Vous pensiez que j'allais parler du gentil pêcheur écolo, pas celui qui pêche à la dynamite ni au parpaing, celui qui embroche asticots, larves et vers avant de les noyer, ou larde d'hameçons un poisson encore vivant connu sous le doux nom de "vif" avant de le lancer à l'eau histoire qu'il se fasse avaler, parfois à plusieurs reprises, le but étant alors d'empaler sur un bout de métal un poisson qui va agoniser lentement par manque d'oxygène? Non plus.

Vous pensiez que j'allais m'attaquer à la ménagère vaporisant des neurotoxines pour faire fuir ou tuer les sales bêtes de la maison, empoisonnant les placards, gluant portes et fenêtres, dispersant des appâts empoisonnées le tout pour tuer, sans odeur mais pas toujours très rapidement, toutes sortes de bestioles repoussantes, vertébrées ou pas? Encore une fois non!
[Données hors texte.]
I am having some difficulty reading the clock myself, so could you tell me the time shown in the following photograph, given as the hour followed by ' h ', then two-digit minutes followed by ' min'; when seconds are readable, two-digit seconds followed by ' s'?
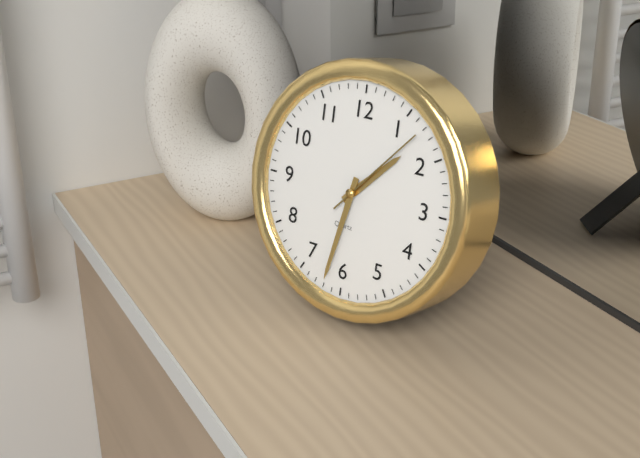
1 h 32 min 07 s
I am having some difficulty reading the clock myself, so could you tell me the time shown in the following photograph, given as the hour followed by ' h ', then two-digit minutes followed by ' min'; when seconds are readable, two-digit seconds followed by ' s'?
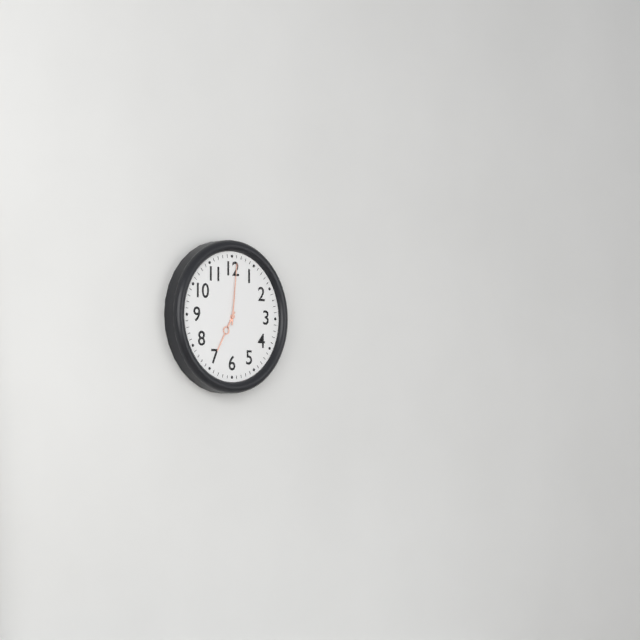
7 h 01 min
Ma cible est la cuisinière (ou le cuisinier, donc pas l'appareil ménager).
Ca y est, vous vous dites : mais qu'est-ce qu'il raconte encore? C'est simple :

  • à l'heure où tout un chacun verse sa larmette et est prompte à fustiger le chasseur;
  • à l'heure où on se moque du pêcheur qui pourtant est bien obligé de lâcher du poisson dans les rivières (tout comme le chasseur lâche des poilus ou des plumés) avant de pouvoir les pêcher;
  • à l'heure ou la ménagère intoxique toute sa famille avec toutes sortes de produits neurotoxiques, vapeurs diverses et variées;
  • à l'heure ou les technophiles de la maison permettent à tous de baigner dans toutes sortes de champ électro-magnétiques dont personne ne cherche vraiment à connaitre les effets à long terme;

La ménagère, elle, agit :

  • ébouillante des crustacés encore vivants;
  • découpe en rondelles toutes sortes de végétaux;
  • éviscère une volaille pour son foie gras;
  • saigne le cochon pour faire du boudin;
  • massacre dans l'oeuf les futures volailles et futurs alevins;
  • carbonise les pauvres levures qui font gonfler gâteau et pain;
  • prive de nourriture des escargots bien gras avant de les ébouillanter;
  • cisaille les muscles des mollusques encore vivants afin qu'ils puissent se faire avaler sans la coquille, toujours vivants, baignant parfois dans un bain d'acide (citron ou vinaigre)

Le tout, pour nourrir les sbires de la cuisinière : les convives.

Bon massacre et bon réveillon ;)

Comme je suis sympas, je vous épargne le paragraphe suivant traitant de la contamination de la nourriture stockée trop longtemps dans des emballages gavés de bisphénols et autres conchoncetés ou de l'intoxication due à toutes sortes de produits phytosanitaires et autres pesticides contenus dans la nourriture.